Complications — hallucinations, a murder, a violent rain storm — keep delaying the moment when this unlikely pair will rouse themselves from their respective snoozes. In the interim we get a sly portrait of a nonagenarian who admits to being "ugly, shy, and anachronistic," and a slave to his desires since losing his own virginity at age 11.
He talks about his passion for books and music. ("Movies are not my genre," he says. "The obscene cult of Shirley Temple was the final straw.") Even more intense are his fond memories of his parents — dead for more than half a century now — and his love for his unnamed city (local place names indicate it's Barranquilla) where he's a figure of modest prominence.

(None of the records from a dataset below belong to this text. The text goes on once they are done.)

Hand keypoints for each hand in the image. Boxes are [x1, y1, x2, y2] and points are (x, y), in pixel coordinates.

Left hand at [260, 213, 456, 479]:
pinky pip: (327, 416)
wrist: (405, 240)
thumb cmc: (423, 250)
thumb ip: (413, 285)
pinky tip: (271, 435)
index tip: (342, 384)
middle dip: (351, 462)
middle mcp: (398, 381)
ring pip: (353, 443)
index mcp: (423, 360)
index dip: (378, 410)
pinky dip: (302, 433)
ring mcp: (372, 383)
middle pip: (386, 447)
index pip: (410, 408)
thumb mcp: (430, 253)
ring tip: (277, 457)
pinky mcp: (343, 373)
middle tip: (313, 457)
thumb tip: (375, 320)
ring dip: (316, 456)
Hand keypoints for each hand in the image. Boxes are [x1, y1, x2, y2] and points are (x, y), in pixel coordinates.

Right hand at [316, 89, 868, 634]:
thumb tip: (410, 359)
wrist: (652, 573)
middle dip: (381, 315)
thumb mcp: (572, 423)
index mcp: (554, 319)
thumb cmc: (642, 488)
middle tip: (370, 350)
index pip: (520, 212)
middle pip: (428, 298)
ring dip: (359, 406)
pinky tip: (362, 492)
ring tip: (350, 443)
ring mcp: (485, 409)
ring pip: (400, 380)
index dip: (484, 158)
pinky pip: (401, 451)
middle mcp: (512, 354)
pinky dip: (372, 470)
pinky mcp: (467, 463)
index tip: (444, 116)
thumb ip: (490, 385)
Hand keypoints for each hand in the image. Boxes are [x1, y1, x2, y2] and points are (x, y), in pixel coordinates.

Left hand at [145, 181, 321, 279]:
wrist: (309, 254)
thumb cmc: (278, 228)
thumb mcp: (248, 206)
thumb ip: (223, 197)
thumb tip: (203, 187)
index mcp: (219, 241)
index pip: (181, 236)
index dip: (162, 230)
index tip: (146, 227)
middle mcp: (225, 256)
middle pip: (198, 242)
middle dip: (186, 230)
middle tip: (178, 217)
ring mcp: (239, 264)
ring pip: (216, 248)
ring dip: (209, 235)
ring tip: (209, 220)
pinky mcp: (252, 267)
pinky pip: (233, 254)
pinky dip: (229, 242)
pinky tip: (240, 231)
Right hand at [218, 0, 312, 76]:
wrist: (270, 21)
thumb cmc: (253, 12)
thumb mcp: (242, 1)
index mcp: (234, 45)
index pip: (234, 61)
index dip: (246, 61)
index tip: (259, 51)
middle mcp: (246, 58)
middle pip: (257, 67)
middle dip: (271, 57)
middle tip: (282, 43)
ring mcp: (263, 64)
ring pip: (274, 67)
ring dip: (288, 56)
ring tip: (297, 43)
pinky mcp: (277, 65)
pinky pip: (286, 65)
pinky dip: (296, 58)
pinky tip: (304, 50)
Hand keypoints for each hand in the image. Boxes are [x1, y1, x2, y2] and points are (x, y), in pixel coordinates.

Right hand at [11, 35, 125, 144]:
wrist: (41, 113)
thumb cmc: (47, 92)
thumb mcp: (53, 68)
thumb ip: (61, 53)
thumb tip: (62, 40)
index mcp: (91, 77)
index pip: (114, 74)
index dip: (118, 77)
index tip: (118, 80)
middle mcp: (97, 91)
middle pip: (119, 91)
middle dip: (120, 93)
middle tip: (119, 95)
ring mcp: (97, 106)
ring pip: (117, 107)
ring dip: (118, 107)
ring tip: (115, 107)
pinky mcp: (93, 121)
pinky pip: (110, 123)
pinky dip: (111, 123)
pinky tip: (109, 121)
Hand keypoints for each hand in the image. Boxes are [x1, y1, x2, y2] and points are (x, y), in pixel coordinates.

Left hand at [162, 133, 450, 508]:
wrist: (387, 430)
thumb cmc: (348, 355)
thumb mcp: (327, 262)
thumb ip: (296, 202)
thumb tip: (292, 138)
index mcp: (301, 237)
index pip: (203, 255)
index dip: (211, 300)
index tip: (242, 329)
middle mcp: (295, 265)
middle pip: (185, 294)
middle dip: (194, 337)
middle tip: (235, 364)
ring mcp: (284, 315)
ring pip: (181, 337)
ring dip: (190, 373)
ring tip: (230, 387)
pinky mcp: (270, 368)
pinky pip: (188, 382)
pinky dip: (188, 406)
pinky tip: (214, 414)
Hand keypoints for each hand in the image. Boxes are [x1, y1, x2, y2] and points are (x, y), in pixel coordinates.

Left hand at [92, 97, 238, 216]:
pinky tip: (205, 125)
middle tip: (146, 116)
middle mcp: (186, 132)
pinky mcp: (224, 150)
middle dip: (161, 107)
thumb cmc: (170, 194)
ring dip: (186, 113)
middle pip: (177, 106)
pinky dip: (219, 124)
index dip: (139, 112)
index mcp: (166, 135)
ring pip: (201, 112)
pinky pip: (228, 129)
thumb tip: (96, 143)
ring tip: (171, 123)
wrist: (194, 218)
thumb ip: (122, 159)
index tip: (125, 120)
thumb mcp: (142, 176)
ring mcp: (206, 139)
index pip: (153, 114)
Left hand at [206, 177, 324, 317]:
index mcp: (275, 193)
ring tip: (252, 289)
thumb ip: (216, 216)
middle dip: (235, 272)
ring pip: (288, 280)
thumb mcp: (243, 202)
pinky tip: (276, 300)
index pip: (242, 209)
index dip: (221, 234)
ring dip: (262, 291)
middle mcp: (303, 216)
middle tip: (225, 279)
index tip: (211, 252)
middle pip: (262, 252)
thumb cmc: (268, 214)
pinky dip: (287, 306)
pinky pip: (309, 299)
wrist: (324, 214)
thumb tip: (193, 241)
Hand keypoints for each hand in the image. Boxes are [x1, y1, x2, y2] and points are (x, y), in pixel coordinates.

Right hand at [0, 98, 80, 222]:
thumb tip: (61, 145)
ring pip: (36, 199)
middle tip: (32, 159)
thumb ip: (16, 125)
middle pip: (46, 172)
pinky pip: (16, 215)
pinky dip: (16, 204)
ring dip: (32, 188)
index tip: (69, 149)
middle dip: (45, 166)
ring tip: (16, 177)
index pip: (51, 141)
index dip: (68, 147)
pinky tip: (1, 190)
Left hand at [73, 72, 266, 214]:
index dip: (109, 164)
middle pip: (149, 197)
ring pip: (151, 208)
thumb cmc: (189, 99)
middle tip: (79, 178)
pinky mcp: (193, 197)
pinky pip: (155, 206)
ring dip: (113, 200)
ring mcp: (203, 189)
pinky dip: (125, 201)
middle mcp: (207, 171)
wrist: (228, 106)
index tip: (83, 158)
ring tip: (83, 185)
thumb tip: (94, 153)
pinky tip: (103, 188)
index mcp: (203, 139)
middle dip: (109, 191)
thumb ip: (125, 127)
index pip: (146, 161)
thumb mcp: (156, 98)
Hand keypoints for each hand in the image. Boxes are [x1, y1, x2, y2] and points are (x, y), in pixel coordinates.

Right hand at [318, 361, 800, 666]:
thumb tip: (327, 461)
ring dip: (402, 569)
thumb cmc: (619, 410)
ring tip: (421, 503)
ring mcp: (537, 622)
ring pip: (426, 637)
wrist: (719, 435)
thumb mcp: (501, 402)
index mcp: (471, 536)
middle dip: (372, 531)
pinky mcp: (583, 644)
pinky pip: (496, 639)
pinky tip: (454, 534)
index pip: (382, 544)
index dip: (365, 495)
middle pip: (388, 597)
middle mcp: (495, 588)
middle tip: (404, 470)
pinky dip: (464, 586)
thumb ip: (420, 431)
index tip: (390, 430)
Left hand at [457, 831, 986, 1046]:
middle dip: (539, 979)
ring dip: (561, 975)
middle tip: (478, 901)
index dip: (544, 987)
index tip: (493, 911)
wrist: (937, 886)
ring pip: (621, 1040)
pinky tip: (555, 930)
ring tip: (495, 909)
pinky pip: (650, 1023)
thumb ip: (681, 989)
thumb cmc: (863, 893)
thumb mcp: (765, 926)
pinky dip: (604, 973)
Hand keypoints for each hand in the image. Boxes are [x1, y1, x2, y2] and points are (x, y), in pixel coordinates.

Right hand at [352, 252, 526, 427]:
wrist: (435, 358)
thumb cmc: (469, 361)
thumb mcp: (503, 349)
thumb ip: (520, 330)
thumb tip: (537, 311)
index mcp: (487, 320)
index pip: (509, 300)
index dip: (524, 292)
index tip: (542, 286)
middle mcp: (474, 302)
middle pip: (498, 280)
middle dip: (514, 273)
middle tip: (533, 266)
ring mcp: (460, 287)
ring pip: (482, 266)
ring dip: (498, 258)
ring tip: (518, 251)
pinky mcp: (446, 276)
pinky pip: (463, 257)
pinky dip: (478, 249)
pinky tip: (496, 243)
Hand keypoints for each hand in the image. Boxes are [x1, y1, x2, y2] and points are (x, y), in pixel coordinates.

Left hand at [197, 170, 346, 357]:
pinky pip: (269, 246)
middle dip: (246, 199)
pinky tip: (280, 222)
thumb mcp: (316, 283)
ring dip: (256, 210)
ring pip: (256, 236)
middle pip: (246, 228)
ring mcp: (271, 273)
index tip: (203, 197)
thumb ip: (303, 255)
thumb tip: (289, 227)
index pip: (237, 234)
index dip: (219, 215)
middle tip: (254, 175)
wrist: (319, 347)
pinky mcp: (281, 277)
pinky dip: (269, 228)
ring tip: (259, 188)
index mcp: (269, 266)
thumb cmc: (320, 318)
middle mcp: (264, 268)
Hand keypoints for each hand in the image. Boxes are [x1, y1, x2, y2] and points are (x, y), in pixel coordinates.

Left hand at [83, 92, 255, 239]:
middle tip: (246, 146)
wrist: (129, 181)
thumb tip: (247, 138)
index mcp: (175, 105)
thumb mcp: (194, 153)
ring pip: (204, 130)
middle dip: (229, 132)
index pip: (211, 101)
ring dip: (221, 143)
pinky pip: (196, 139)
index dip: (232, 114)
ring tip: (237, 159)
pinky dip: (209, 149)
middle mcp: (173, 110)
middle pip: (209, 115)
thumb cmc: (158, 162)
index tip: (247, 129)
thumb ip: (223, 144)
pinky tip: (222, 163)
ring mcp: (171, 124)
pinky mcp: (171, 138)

Nobel laureate García Márquez ("One Hundred Years of Solitude") renders the flavor of that city in full, with translator Edith Grossman delivering the goods as usual, blending the finest rococo flourishes with the most amiable profanities. The drama here isn't of a prurient nature but more to do with how this strangely chaste windfall of love has turned the narrator's careful, cultivated bachelor habits inside out, revealing them to be "a complete system of pretense invented by me to hide the disorder of my nature."
The energy of eros, even if it's eyes-only eros, infuses each corner of this little book and promises to carry its willing victim past his 100th birthday. If this is García Márquez's last work of fiction (he's said to be working on the sequels to his memoir "Living to Tell the Tale"), it's a wonderful note to go out on.